Problem description: Rewrite the Felicis text between "Felicis is a" and "world in 2017.", inclusive, replacing "start-up" with "early-stage".

Passage to read:
++++
Felicis
- Type: Private
- Industry: Venture capital
- Founded: 2006
- Founder: Aydin Senkut
- Headquarters: Menlo Park, California
- Website: felicis.com

= Felicis =

Venture capital firm

Felicis is a venture capital firm that invests in start-up technology companies. It was founded in 2006 by Aydin Senkut. The company has offices in Menlo Park, California, San Francisco, California and New York City.

Felicis has invested early in Shopify, Plaid Inc., Canva, CreditKarma, Notion, and Mercor. In 2016, Inc. magazine named Felicis one of the “Top 13 Seed Investors in Silicon Valley”, and in 2026, Forbes included the firm’s founder and managing partner Aydin Senkut on its Midas List of the World’s Best Venture Capital Investors, for the 13th consecutive year.

==Background and philosophy==
Felicis was established in 2006 by Aydin Senkut, a Turkish-born executive who was the first product manager at Google. The New York Times listed Senkut as one of the Top 20 Venture Capitalists in the world in 2017.

The company has its headquarters in Silicon Valley’s Menlo Park in San Mateo County, California. Felicis focuses on early-stage technology investments across sectors including AI, cybersecurity, global resilience, health and biotech. Forbes describes Felicis as a "nimble boutique VC, able to move faster than larger funds". The company has invested in companies in the United States, Canada, Brazil, Germany, Estonia, Finland and the Near East.
++++
Stored entries:
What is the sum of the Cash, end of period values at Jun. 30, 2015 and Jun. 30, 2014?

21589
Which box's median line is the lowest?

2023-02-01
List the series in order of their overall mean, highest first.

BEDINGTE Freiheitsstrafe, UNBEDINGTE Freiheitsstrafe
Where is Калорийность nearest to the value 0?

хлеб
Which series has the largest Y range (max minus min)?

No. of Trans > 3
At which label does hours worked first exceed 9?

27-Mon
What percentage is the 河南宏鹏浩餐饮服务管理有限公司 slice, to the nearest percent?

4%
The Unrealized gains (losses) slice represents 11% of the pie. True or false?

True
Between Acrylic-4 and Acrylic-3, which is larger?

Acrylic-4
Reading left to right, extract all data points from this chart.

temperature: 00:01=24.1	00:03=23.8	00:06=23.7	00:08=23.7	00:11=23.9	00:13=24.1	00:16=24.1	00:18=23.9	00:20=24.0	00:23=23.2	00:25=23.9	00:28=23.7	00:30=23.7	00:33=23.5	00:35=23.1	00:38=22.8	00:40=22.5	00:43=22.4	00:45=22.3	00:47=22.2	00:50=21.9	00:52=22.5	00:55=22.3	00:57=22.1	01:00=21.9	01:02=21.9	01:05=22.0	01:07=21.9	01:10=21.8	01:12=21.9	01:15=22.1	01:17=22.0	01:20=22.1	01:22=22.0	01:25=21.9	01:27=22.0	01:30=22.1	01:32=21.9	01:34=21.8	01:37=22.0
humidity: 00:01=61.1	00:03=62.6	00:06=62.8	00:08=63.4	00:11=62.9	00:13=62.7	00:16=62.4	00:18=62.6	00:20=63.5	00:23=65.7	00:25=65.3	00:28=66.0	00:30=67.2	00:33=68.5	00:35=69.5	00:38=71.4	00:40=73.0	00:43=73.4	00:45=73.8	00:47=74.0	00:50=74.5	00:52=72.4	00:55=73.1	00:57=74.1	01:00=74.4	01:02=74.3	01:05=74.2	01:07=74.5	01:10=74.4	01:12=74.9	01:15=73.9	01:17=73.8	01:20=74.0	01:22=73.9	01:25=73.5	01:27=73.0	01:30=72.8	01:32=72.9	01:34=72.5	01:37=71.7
++++
Response box:
Felicis is a venture capital firm that invests in early-stage technology companies. It was founded in 2006 by Aydin Senkut. The company has offices in Menlo Park, California, San Francisco, California and New York City.

Felicis has invested early in Shopify, Plaid Inc., Canva, CreditKarma, Notion, and Mercor. In 2016, Inc. magazine named Felicis one of the “Top 13 Seed Investors in Silicon Valley”, and in 2026, Forbes included the firm’s founder and managing partner Aydin Senkut on its Midas List of the World’s Best Venture Capital Investors, for the 13th consecutive year.

==Background and philosophy==
Felicis was established in 2006 by Aydin Senkut, a Turkish-born executive who was the first product manager at Google. The New York Times listed Senkut as one of the Top 20 Venture Capitalists in the world in 2017.